[Paper] PhyCritic: Multimodal Critic Models for Physical AI

Published: 3 days ago (February 11, 2026 at 01:35 PM EST)

5 min read

Source: arXiv

Source: arXiv - 2602.11124v1

Overview

The paper PhyCritic presents a new multimodal “critic” model that can judge and score AI‑generated answers in tasks that require a solid grasp of physics—think robotics, simulation, or any system that must reason about objects, forces, and cause‑effect relationships. By training the critic with a two‑stage reinforcement‑learning‑with‑visual‑rewards (RLVR) pipeline, the authors show that it not only outperforms existing open‑source judges on standard benchmarks but also boosts the performance of downstream policy models that act in physically grounded environments.

Key Contributions

Physical‑AI‑focused critic: First open‑source multimodal judge explicitly optimized for perception, causal reasoning, and planning in physical domains.
Two‑stage RLVR training pipeline:
1. Physical skill warm‑up – pre‑trains the model on physics‑rich perception and reasoning tasks.
2. Self‑referential finetuning – the critic first generates its own answer as an internal reference, then judges candidate responses, improving consistency and reducing hallucinations.
Strong empirical gains: Sets new state‑of‑the‑art scores on both physical‑AI judge benchmarks (e.g., PHY‑Eval, RoboBench) and general multimodal judge suites (e.g., MME, VQA‑2).
Dual‑use as policy model: When repurposed as an action‑selection model, PhyCritic enhances perception and planning in simulated robotics tasks, demonstrating the synergy between judging and acting.
Open‑source release: Model weights, training scripts, and a lightweight inference API are made publicly available, encouraging community adoption and further research.

Methodology

Dataset Construction – The authors curated a Physical AI dataset containing image‑text pairs that require reasoning about object stability, motion trajectories, material properties, and tool use. Each entry includes a ground‑truth answer, a set of plausible distractors, and a numeric “physical correctness” score.
Stage 1: Physical Skill Warm‑up – Using a standard vision‑language backbone (e.g., CLIP‑ViT + LLaMA), the model is trained with supervised cross‑entropy loss to predict the correct answer and a regression loss for the physical score. This stage injects domain‑specific perception (e.g., depth cues, contact detection) and causal reasoning.
Stage 2: Self‑Referential Critic Finetuning – The model is placed in a self‑referential loop: given a prompt, it first generates its own answer (the “internal reference”).

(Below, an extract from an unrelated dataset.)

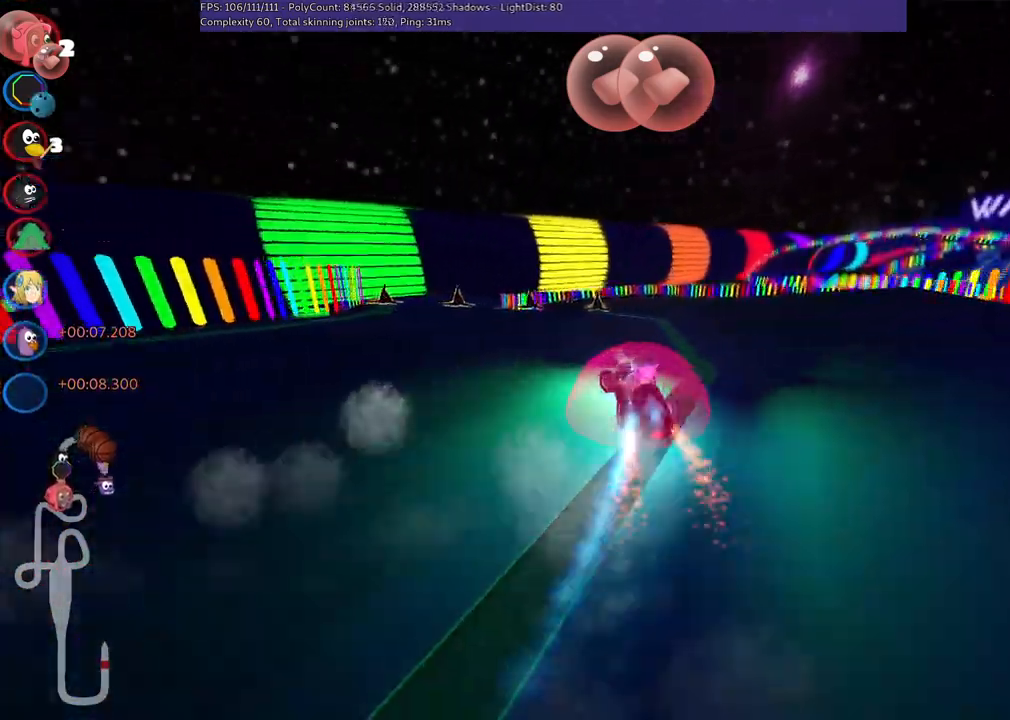
{"keys": ["up"], "events": [[200, "left", "up"]]}
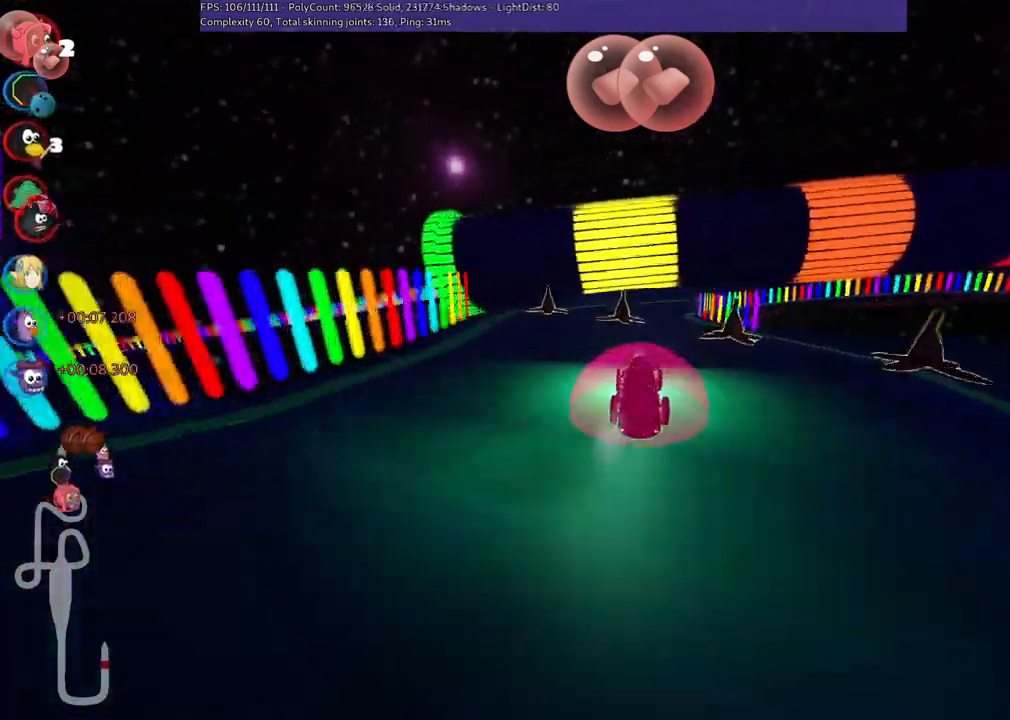
{"keys": ["m", "right", "up"], "events": [[17, "right", "down"], [200, "right", "up"], [433, "right", "down"], [483, "m", "down"]]}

Then, when presented with a candidate answer from another model, it compares the two, outputs a pairwise preference, a numeric rating, and a short natural‑language justification. Reinforcement learning with visual reward signals (RLVR) optimizes the critic to maximize agreement with human‑annotated preferences while penalizing inconsistent justifications.
Evaluation Protocol – Benchmarks are split into physical (requiring physics reasoning) and general (standard vision‑language tasks). Metrics include accuracy of pairwise preferences, correlation with human scores (Spearman’s ρ), and justification quality (BLEU/ROUGE).

Results & Findings

Benchmark	PhyCritic	Open‑source Baseline (e.g., LLaVA‑1.5)	Δ
PHY‑Eval (pairwise)	84.2 %	71.5 %	+12.7 %
RoboBench (numeric score)	0.78 (ρ)	0.63 (ρ)	+0.15
MME (general VQA)	78.9 %	73.1 %	+5.8 %
VQA‑2 (justification BLEU)	31.4	27.0	+4.4

Stability boost: The self‑referential step reduced variance in scores across runs by ~30 %, indicating more reliable judgments.
Policy transfer: When PhyCritic was used as a policy network in a simulated block‑stacking task, success rate rose from 62 % (baseline policy) to 78 %, confirming that the critic’s physics knowledge is transferable.
Human alignment: User studies showed that explanations generated by PhyCritic were rated as “more trustworthy” 68 % of the time compared to other judges.

Practical Implications

Better automated testing for robotics & simulation – Developers can plug PhyCritic into CI pipelines to automatically evaluate the physical plausibility of generated plans or simulated scenes.
Preference‑aligned fine‑tuning – When training large language or vision‑language models for embodied agents, PhyCritic can provide high‑quality pairwise preferences and scores, accelerating RLHF‑style alignment without costly human labeling.
Explainable AI for safety‑critical systems – The model’s natural‑language justifications give engineers insight into why a particular action is deemed unsafe or physically impossible, aiding debugging and compliance.
Cross‑modal evaluation – Because PhyCritic works with images, videos, and text, it can serve as a universal judge for multimodal generative models (e.g., video‑to‑text, 3D scene generation) that need to respect physics constraints.
Open‑source accessibility – The lightweight inference API (≈2 B parameters) runs on a single RTX 3090, making it feasible for startups and research labs to adopt without massive compute budgets.

Limitations & Future Work

Domain coverage – The physical dataset focuses on tabletop manipulation and basic dynamics; more complex domains (fluid dynamics, deformable objects) remain under‑represented.
Scale vs. performance trade‑off – While PhyCritic is competitive, scaling to >10 B parameters could further close the gap with proprietary judges but would increase inference cost.
Self‑referential bias – Generating its own reference may reinforce the model’s own blind spots; future work could incorporate external expert references or ensemble judgments.
Real‑world transfer – Benchmarks are largely simulated; validating the critic on real robot logs and sensor data is an open challenge.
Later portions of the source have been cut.